Meeting Room Furniture Checklist
Use the following as a baseline specification reference for a standard UAE office meeting room.
|
ITEM |
RECOMMENDED SPECIFICATION |
NOTES |
|
Meeting Table |
Size matched to capacity; integrated cable spine and power modules |
Shape based on room purpose |
|
Meeting Chairs |
High-back leather for boardrooms; mid-back mesh for working sessions |
Capacity plus two additional seats |
|
Credenza or Sideboard |
1,800mm to 2,400mm; lockable storage; AV equipment surface |
Positioned opposite the screen |
|
Wall-Mounted Display |
Minimum 75-inch; recessed mount preferred |
Height aligned to seated sightline |
|
Acoustic Panels |
Fabric-wrapped; minimum 50mm depth |
Prioritise wall opposite glazing |
|
Glass Partition |
Double-glazed with acoustic seal for confidential rooms |
Single glaze for general meeting rooms |
|
Lighting |
Dimmable LED downlights with presentation mode |
Avoid direct glare onto screen surface |
|
Whiteboard / Writeable Surface |
Full-width writeable glass or framed whiteboard |
Positioned within camera frame for hybrid sessions |
Bring Your Meeting Room Vision to Life
A well-designed meeting room reflects the quality of the organisation it represents. Every decision from table shape and chair specification to acoustic treatment and technology integration contributes to a space that performs reliably across formal and collaborative settings.

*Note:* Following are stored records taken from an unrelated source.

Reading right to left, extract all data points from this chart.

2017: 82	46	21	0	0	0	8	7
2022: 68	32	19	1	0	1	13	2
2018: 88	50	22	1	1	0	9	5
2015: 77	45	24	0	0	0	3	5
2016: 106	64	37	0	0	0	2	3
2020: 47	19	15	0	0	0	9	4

BAFCO has furnished meeting rooms and boardrooms across hundreds of UAE office projects over 34 years, working with facilities managers, interior designers, and fit-out contractors in DIFC, Business Bay, Abu Dhabi, and across the wider GCC. Our team provides space planning support, material samples, and full installation as a single managed service.
Frequently Asked Questions
1. What size table do I need for a 10-person meeting room?
A 10-person meeting room in UAE typically requires a table measuring 3,000mm to 3,600mm in length and 1,200mm in width. This provides comfortable seating with adequate elbow space and room for a laptop and documents at each position. Allow a minimum 900mm clearance on all sides for chair movement and circulation.
2. What is the difference between a boardroom table and a conference table?
A boardroom table is larger, more formal, and constructed with premium materials such as solid wood veneer, leather inlays, or stone accents, designed for executive settings with twelve or more attendees. A conference table is a broader category covering team meetings, client presentations, and working sessions across a range of sizes and specification levels.
3. What chairs are best for a UAE boardroom?
For UAE boardrooms, high-back executive chairs with leather upholstery, lumbar support, and synchronised recline are most appropriate. Mid-back mesh chairs with armrests suit longer collaborative sessions. Chairs should match the table material and finish, particularly in client-facing environments in Dubai or Abu Dhabi.
4. How do I soundproof a meeting room in an open-plan office?
Soundproofing a meeting room in an open-plan UAE office requires acoustic glazing, wall-mounted panels, ceiling baffles, and floor-to-ceiling partitions. For confidential rooms, double-glazed glass partitions with acoustic seals are the correct specification. Upholstered chairs, fabric-wrapped screens, and soft furnishings also absorb ambient noise and reduce reverberation.
5. How many chairs should a meeting room have?
A meeting room should be specified with chairs equal to planned capacity plus two additional seats. For a six-person room, specify eight chairs. If the room doubles as a training space, specify nesting or stackable chairs that reposition quickly. Nesting meeting chairs on castors work well for multipurpose rooms in UAE offices.